The Virginian-Pilot
                             THE VIRGINIAN-PILOT 
              Copyright (c) 1994, Landmark Communications, Inc.

DATE: Monday, September 26, 1994             TAG: 9409230006
SECTION: FRONT                    PAGE: A6   EDITION: FINAL 
TYPE: Editorial 
SOURCE: By DOW CHAMBERLAIN 
                                             LENGTH: Medium:   92 lines

HOW VIRGINIA CAN REDUCE VIOLENT CRIME AND AVOID SKYROCKETING PRISON COSTS

During the past gubernatorial contest, crime and education were identified as the top two concerns of voters. Little has been said about education since the election, but the crime issue has moved front and center.

Why crime has emerged as the No. 1 issue now is difficult to understand. Despite a few urban hot pockets of crime, Virginia remains a relatively low-crime state. We all want protection from violent criminals, but the fact is that Virginia already spends 91 percent more per capita for people under criminal-justice control than the national average. The state's prison population has nearly doubled in the past 10 years.

The governor's proposal would divert a staggering additional amount of money into the prison system, money that Virginia will have to pay when the present administration is no longer in office. In addition to practically bankrupting the state, this strategy would actually make us less safe from violent crime.

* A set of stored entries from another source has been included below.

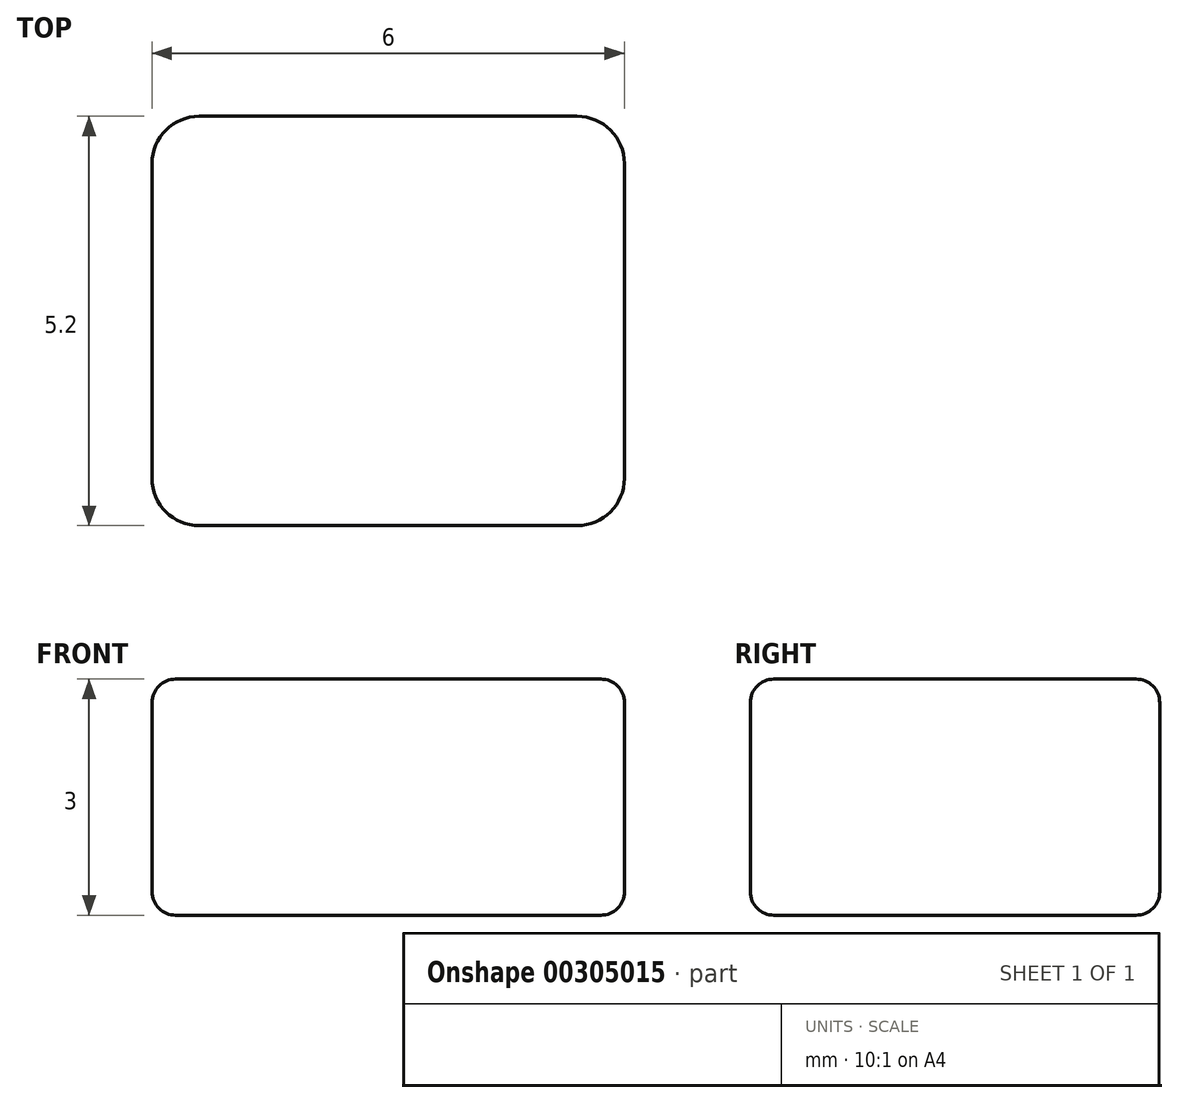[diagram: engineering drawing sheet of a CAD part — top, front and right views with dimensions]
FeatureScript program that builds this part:
annotation { "Feature Type Name" : "Feature", "Feature Type Description" : "" }
export const myFeature = defineFeature(function(context is Context, id is Id, definition is map)
    precondition{}
    {
        {
            var Q0;
            Q0=qCreatedBy(makeId("Top.planeOp"),FACE);
            var sketch = newSketch(context, id + "F0", { "sketchPlane" : qUnion([Q0])});
            skLineSegment(sketch, "E0.bottom", {"start": v(0, 0) * mm, "end": v(6, 0) * mm});
            skLineSegment(sketch, "E0.top", {"start": v(0, 5.2) * mm, "end": v(6, 5.2) * mm});
            skLineSegment(sketch, "E0.left", {"start": v(0, 0) * mm, "end": v(0, 5.2) * mm});
            skLineSegment(sketch, "E0.right", {"start": v(6, 0) * mm, "end": v(6, 5.2) * mm});
            skSolve(sketch);
        }
        {
            var Q0;
            Q0 = qSketchRegion(id + "F0", true);
            extrude(context, id + "F1", {"entities" : qUnion([Q0]), "depth" : 3 * mm});
        }
        {
            var Q0;
            Q0=makeQuery(id+"F1.opExtrude","SWEPT_EDGE",EDGE,{"disambiguationData":[OSD([sQuery(id+"F0.wireOp",EDGE,"E0.top"),sQuery(id+"F0.wireOp",EDGE,"E0.right")])]});
            var Q1;
            Q1=makeQuery(id+"F1.opExtrude","SWEPT_EDGE",EDGE,{"disambiguationData":[OSD([sQuery(id+"F0.wireOp",EDGE,"E0.bottom"),sQuery(id+"F0.wireOp",EDGE,"E0.right")])]});
            var Q2;
            Q2=makeQuery(id+"F1.opExtrude","SWEPT_EDGE",EDGE,{"disambiguationData":[OSD([sQuery(id+"F0.wireOp",EDGE,"E0.bottom"),sQuery(id+"F0.wireOp",EDGE,"E0.left")])]});
            var Q3;
            Q3=makeQuery(id+"F1.opExtrude","SWEPT_EDGE",EDGE,{"disambiguationData":[OSD([sQuery(id+"F0.wireOp",EDGE,"E0.top"),sQuery(id+"F0.wireOp",EDGE,"E0.left")])]});
            fillet(context, id + "F2", {"entities" : qUnion([Q0, Q1, Q2, Q3]), "radius" : 0.6 * mm, "tangentPropagation" : true, "allowEdgeOverflow" : false});
        }
        {
            var Q0;
            Q0=makeQuery(id+"F1.opExtrude","CAP_FACE",FACE,{"disambiguationData":[OSD([sQuery(id+"F0.wireOp",EDGE,"E0.bottom"),sQuery(id+"F0.wireOp",EDGE,"E0.top"),sQuery(id+"F0.wireOp",EDGE,"E0.left"),sQuery(id+"F0.wireOp",EDGE,"E0.right")])],"isStart":false});
            var Q1;
            Q1=makeQuery(id+"F1.opExtrude","CAP_FACE",FACE,{"disambiguationData":[OSD([sQuery(id+"F0.wireOp",EDGE,"E0.bottom"),sQuery(id+"F0.wireOp",EDGE,"E0.top"),sQuery(id+"F0.wireOp",EDGE,"E0.left"),sQuery(id+"F0.wireOp",EDGE,"E0.right")])],"isStart":true});
            fillet(context, id + "F3", {"entities" : qUnion([Q0, Q1]), "radius" : 0.3 * mm, "tangentPropagation" : true, "allowEdgeOverflow" : false});
        }
    });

The new plan further blurs the critical distinction between violent offenses (such as murder, rape, robbery, child molestation) for which sentences should indeed be stiffer to protect the public safety; and non-violent offenses (such as crimes against property and drug use) for which alternative sentencing would be both much more cost effective and more effective in reducing recidivism.

If little distinction is made between the methods used to control violent and non-violent offenders, the result is a corrections system which is (a) prohibitively expensive, (b) overcrowded and unsafe, and (c) pressured to release prisoners early, some of whom are the violent offenders everyone agrees should serve longer sentences. Half of the 23,000 prisoners in Virginia are in the non-violent category.

The governor now proposes to redefine violent offenses in a way rejected by America's founders and criminal-justice experts for the past 300 years. He recommends that burglary from a building or possession of 10 grams of cocaine - both property crimes rather than crimes against people - should now be classified as violent crimes. If this radical proposal is adopted, the cost of prisons will skyrocket on the one hand and the public will be endangered on the other. Burglars would have an incentive to carry weapons and to use those weapons.

Official estimates are that the governor's recommendations (known as Proposal X) to abolish parole and lengthen sentences will cost $850 million over the next 10 years for new prison construction. Operating costs will have to be increased by $350 million to $400 million per year to support 52,064 prison beds, an increase of 30,000. Independent budget analysts suggest that the actual cost will be closer to $2 billion for construction.

That money must come from somewhere, since the governor is opposed to any tax increase. Is the money going to come from education? From colleges and universities? From local enforcement? From programs which have a track record of preventing crime? If we are going to spend all this money on corrections, we had better be certain it is effective because there won't be any money to do anything else.

What happens if we spend all this money and Virginia's experience is similar to the result in California, which has tripled prison capacity with no significant crime reduction? Or Florida? Prison overcrowding forces early release merely to reduce prison population, thereby reducing public safety.

There is an alternative to the governor's proposal that would both save money and reduce crime. We should expand, for non-violent offenders, the Community Diversions Incentive Program that has been operating since 1980.

Community-based treatment accepts the premise that crime is a community problem that cannot be ameliorated by removing the offender from the community and treating his problems in an artificial environment. Communities must accept the responsibility to treat their own non-violent offenders rather than expect others to take their problems off their hands. The non-violent offender must remain in the community where he learned to do wrong and in that same community learn to do what is right. It is pointless to succeed in prison only to return to the community to fail again.

Community-based treatment for the non-violent offender offers the advantage of maintaining employment, paying restitution for property damage or loss, offsetting the cost of treatment and eliminating public welfare for dependents. Holding a job and paying taxes makes a lot more sense than being ware-housed at public expense for $16,000 to $20,000 a year.

The choice is clear: Virginia can create more community-based programs so non-violent offenders can pay the penalty for their crimes by working a real job to support themselves and make restitution to their victims; or, we can abolish parole, lengthen sentences and radically redefine violent crime. A win-win opportunity presents itself to us. We can use community programs for non-violent offenders and put violent criminals in prison. The result is improved public safety and control over the soaring corrections budget. MEMO: Dow Chamberlain is executive director of the Virginia Interfaith Center

for Public Policy, a non-profit group based in Richmond.